Data excerpts
════════════════

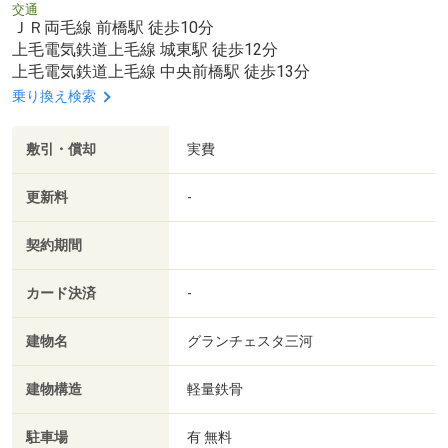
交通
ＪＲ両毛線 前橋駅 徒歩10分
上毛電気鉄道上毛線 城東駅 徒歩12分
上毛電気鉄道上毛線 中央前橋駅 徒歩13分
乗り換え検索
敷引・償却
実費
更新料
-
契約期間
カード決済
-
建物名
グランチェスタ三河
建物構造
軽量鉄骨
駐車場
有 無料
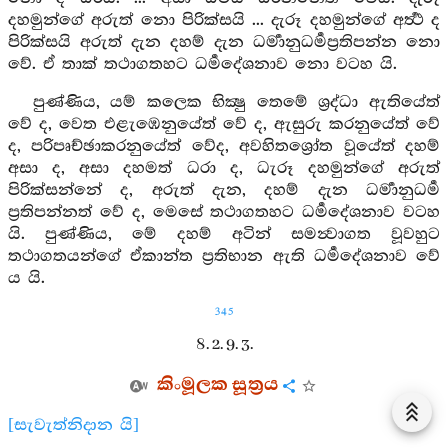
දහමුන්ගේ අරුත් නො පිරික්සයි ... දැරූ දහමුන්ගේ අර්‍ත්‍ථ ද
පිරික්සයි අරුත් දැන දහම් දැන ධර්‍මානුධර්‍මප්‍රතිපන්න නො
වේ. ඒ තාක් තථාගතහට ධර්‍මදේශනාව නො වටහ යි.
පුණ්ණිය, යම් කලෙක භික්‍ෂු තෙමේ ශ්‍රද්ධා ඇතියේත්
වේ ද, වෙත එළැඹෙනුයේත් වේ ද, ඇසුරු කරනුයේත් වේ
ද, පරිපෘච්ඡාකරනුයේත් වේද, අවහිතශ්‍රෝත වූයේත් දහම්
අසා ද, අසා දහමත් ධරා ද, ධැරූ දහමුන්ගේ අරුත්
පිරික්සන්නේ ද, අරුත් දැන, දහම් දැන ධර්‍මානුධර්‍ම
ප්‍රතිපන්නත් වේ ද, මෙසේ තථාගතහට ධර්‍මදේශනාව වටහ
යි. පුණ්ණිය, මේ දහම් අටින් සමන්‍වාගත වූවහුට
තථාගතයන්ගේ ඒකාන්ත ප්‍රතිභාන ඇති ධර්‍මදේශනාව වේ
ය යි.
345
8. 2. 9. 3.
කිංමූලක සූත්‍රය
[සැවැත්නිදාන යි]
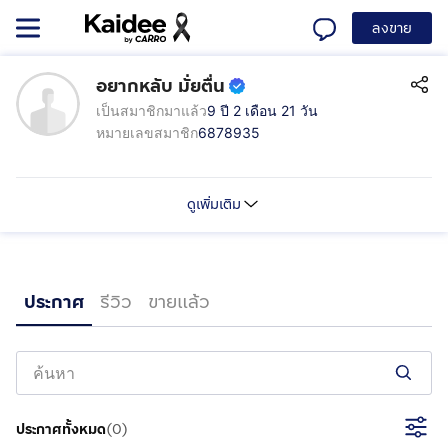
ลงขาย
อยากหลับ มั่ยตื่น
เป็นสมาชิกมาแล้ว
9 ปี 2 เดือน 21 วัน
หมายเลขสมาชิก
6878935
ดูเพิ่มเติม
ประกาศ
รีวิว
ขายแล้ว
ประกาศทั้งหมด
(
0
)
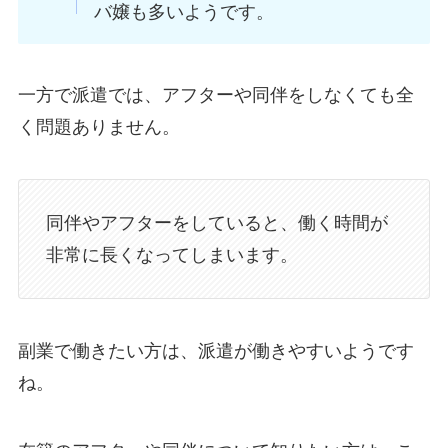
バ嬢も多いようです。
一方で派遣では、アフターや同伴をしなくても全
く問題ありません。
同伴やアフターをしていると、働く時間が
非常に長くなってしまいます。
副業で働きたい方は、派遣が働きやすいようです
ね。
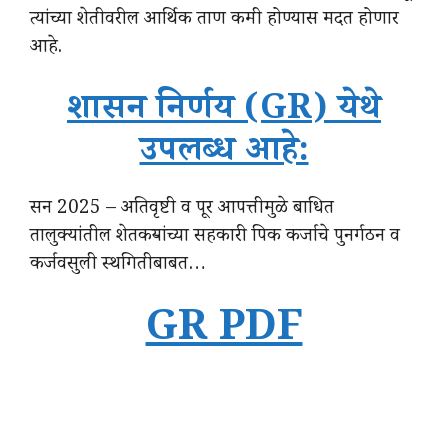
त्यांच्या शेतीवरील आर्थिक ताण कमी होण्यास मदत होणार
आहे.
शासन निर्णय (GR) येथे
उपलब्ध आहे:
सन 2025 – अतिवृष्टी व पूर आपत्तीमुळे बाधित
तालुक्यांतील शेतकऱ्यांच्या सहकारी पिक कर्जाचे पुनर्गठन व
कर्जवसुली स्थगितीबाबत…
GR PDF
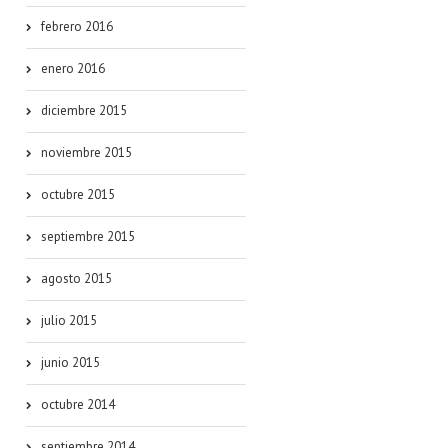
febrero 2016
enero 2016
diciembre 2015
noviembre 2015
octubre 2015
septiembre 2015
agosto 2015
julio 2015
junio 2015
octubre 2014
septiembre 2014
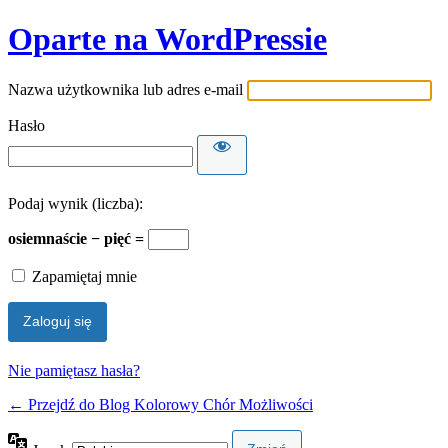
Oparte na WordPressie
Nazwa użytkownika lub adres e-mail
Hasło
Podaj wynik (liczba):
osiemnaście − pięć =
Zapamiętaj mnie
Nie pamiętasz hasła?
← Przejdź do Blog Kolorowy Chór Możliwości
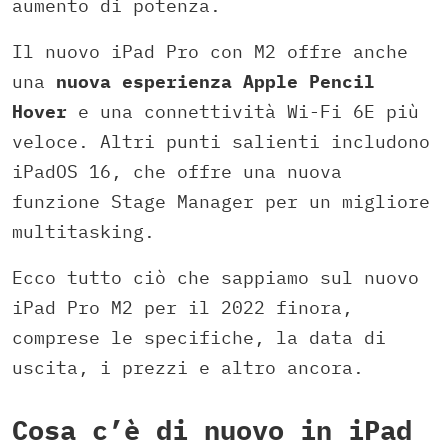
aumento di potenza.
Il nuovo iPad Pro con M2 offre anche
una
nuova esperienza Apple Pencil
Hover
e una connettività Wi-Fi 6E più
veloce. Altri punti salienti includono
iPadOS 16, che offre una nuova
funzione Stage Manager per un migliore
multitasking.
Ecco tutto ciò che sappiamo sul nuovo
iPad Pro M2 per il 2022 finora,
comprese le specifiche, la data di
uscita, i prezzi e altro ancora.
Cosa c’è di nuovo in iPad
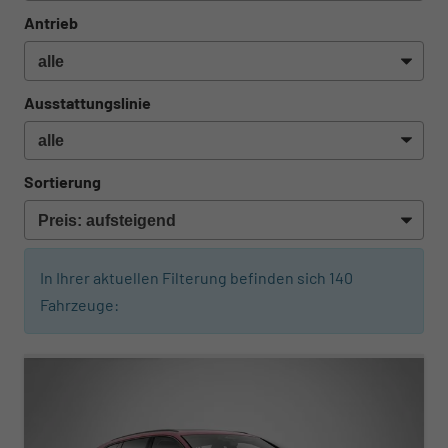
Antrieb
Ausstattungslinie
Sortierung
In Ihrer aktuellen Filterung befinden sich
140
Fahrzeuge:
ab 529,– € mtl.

════════════════

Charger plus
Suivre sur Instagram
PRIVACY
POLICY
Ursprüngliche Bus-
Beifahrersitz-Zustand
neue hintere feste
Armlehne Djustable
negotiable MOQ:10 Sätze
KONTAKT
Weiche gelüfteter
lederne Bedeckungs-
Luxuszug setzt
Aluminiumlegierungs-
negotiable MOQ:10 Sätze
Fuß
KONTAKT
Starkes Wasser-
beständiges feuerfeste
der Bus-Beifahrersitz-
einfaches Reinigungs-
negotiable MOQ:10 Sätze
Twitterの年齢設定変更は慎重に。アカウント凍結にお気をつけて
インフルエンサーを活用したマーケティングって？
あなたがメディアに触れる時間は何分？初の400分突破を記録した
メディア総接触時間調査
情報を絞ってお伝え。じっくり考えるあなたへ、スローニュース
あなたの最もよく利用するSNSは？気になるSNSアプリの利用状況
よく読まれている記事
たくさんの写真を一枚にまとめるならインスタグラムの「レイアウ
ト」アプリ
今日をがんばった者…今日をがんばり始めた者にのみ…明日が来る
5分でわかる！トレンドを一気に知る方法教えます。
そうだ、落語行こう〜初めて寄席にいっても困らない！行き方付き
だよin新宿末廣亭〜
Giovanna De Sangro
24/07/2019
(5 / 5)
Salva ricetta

════════════════

• [PROBLEM REQUIREMENTS]
Pull out each line of the material above that contains the string "offre".

• [OUTPUT OF THE TASK]
Il nuovo iPad Pro con M2 offre anche
iPadOS 16, che offre una nuova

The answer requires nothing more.